Recorded data »

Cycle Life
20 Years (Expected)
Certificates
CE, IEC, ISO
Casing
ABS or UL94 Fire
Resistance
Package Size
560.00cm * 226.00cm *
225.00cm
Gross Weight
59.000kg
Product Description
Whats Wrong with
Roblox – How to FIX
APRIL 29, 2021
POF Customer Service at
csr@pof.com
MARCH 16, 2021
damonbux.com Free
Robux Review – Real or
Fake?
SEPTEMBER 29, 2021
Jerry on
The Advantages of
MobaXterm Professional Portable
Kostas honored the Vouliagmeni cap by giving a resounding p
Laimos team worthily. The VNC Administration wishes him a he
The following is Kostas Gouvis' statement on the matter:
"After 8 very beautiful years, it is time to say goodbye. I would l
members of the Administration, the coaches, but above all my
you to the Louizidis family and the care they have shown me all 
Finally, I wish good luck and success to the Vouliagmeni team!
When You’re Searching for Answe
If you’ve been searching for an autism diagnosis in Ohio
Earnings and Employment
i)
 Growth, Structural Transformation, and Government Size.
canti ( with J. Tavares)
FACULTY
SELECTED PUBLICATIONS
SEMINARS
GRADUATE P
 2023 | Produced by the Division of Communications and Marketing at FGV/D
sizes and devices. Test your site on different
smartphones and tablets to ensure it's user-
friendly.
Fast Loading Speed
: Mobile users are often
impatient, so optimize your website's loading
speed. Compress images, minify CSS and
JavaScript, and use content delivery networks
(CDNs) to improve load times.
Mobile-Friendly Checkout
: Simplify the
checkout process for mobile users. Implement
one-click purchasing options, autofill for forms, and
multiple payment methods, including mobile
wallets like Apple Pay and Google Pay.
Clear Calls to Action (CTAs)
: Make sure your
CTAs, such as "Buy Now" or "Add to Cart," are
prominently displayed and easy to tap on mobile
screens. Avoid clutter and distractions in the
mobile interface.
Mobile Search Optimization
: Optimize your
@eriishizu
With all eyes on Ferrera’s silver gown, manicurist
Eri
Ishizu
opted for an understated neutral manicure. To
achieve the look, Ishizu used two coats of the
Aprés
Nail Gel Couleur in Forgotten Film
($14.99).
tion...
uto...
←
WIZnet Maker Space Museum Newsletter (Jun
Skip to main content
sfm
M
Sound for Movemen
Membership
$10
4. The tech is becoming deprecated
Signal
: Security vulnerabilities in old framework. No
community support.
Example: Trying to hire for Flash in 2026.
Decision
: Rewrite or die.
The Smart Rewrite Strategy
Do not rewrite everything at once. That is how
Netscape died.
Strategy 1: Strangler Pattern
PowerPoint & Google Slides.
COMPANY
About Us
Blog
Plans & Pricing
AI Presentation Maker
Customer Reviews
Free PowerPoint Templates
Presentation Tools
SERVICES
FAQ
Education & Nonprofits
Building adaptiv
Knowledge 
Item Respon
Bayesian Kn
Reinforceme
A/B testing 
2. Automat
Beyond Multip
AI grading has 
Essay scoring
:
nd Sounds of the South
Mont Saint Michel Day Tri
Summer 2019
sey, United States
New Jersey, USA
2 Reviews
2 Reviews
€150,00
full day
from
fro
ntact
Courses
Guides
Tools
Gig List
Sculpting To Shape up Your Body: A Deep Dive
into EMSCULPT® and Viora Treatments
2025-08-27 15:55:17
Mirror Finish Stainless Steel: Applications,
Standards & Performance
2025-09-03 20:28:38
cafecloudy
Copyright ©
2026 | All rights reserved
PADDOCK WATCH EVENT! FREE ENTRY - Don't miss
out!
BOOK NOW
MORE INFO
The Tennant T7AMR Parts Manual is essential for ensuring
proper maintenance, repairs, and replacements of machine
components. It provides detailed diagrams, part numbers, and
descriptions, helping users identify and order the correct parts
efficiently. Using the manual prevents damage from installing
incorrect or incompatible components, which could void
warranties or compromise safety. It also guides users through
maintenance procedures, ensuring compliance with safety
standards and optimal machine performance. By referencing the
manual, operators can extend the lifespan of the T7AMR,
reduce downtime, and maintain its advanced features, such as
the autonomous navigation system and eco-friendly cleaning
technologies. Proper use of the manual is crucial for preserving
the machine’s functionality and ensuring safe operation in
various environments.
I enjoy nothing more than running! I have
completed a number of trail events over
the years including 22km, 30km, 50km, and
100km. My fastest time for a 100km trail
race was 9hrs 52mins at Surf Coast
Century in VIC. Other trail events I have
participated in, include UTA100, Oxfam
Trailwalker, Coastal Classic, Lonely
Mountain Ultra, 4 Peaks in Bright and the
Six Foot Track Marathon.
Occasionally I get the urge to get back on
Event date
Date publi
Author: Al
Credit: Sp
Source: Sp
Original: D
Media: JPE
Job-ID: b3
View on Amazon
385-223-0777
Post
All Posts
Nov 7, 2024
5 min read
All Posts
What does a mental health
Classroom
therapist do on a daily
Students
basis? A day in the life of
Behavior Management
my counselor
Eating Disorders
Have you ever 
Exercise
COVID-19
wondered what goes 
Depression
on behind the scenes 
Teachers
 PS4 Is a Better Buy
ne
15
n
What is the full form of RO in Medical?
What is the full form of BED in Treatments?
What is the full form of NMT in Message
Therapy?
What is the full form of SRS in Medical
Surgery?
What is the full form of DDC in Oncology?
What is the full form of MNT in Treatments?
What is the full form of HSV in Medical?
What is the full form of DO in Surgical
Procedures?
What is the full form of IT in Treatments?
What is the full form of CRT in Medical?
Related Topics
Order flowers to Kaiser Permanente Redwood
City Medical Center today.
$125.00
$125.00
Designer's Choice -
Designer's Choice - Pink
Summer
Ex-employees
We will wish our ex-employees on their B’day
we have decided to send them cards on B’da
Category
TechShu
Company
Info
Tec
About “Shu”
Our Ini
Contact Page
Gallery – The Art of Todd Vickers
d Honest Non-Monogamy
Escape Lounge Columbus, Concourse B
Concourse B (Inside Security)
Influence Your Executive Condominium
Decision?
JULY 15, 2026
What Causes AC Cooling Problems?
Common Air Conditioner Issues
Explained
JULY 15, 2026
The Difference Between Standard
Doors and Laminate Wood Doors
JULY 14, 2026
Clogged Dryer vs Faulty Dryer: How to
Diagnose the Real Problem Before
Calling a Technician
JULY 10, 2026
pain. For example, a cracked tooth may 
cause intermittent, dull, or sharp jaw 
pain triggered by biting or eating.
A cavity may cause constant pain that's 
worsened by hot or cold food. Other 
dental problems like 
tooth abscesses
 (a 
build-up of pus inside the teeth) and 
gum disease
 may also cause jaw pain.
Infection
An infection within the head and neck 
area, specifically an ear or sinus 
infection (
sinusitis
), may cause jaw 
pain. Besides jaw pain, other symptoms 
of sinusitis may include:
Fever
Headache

Assignment »
What you return must be the lines above that run from the line with "JavaScript, and use content delivery networks" to the line with "sey, United States", inclusive, each copied exactly.

Task result »
JavaScript, and use content delivery networks
(CDNs) to improve load times.
Mobile-Friendly Checkout
: Simplify the
checkout process for mobile users. Implement
one-click purchasing options, autofill for forms, and
multiple payment methods, including mobile
wallets like Apple Pay and Google Pay.
Clear Calls to Action (CTAs)
: Make sure your
CTAs, such as "Buy Now" or "Add to Cart," are
prominently displayed and easy to tap on mobile
screens. Avoid clutter and distractions in the
mobile interface.
Mobile Search Optimization
: Optimize your
@eriishizu
With all eyes on Ferrera’s silver gown, manicurist
Eri
Ishizu
opted for an understated neutral manicure. To
achieve the look, Ishizu used two coats of the
Aprés
Nail Gel Couleur in Forgotten Film
($14.99).
tion...
uto...
←
WIZnet Maker Space Museum Newsletter (Jun
Skip to main content
sfm
M
Sound for Movemen
Membership
$10
4. The tech is becoming deprecated
Signal
: Security vulnerabilities in old framework. No
community support.
Example: Trying to hire for Flash in 2026.
Decision
: Rewrite or die.
The Smart Rewrite Strategy
Do not rewrite everything at once. That is how
Netscape died.
Strategy 1: Strangler Pattern
PowerPoint & Google Slides.
COMPANY
About Us
Blog
Plans & Pricing
AI Presentation Maker
Customer Reviews
Free PowerPoint Templates
Presentation Tools
SERVICES
FAQ
Education & Nonprofits
Building adaptiv
Knowledge 
Item Respon
Bayesian Kn
Reinforceme
A/B testing 
2. Automat
Beyond Multip
AI grading has 
Essay scoring
:
nd Sounds of the South
Mont Saint Michel Day Tri
Summer 2019
sey, United States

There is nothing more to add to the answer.